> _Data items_

----------------------------------------

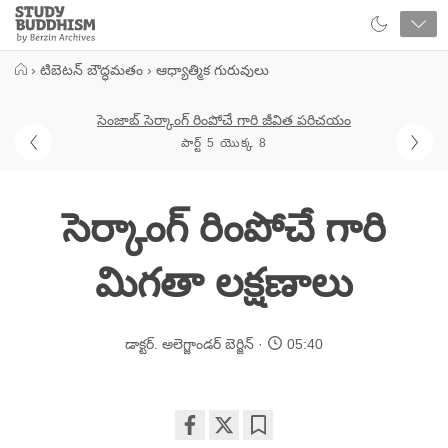
Close
Study
Buddhism
Home
›
టిబెటన్ బౌద్ధమతం
›
ఆధ్యాత్మిక గురువులు
సెంజాబ్ సెర్కాంగ్ రింపోచే గారి జీవిత పరిచయం
పార్ట్ 5 యొక్క 8
సెర్కాంగ్ రింపోచే గారి
మిగతా లక్షణాలు
డాక్టర్. అలెగ్జాండర్ బెర్జిన్
05:40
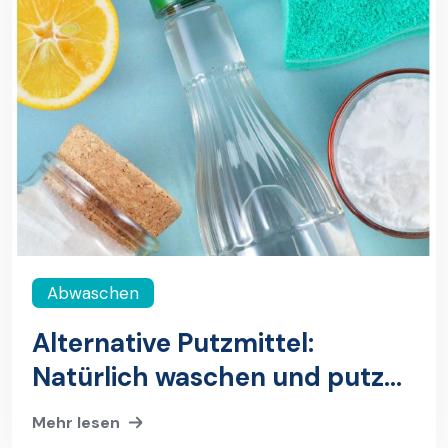
Abwaschen
Alternative Putzmittel:
Natürlich waschen und putzen
– geht das?
Mehr lesen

----------------------------------------

> _Required action_
Please format every line of the material above as a Markdown table with the columns "Number" and "Line text," numbering the rows in order and skipping any blank lines. Leave the pictures out of the answer.

> _Response to the task_
| Number | Line text |
|---|---|
| 1 | Close |
| 2 | Study |
| 3 | Buddhism |
| 4 | Home |
| 5 | › |
| 6 | టిబెటన్ బౌద్ధమతం |
| 7 | › |
| 8 | ఆధ్యాత్మిక గురువులు |
| 9 | సెంజాబ్ సెర్కాంగ్ రింపోచే గారి జీవిత పరిచయం |
| 10 | పార్ట్ 5 యొక్క 8 |
| 11 | సెర్కాంగ్ రింపోచే గారి |
| 12 | మిగతా లక్షణాలు |
| 13 | డాక్టర్. అలెగ్జాండర్ బెర్జిన్ |
| 14 | 05:40 |
| 15 | Abwaschen |
| 16 | Alternative Putzmittel: |
| 17 | Natürlich waschen und putzen |
| 18 | – geht das? |
| 19 | Mehr lesen |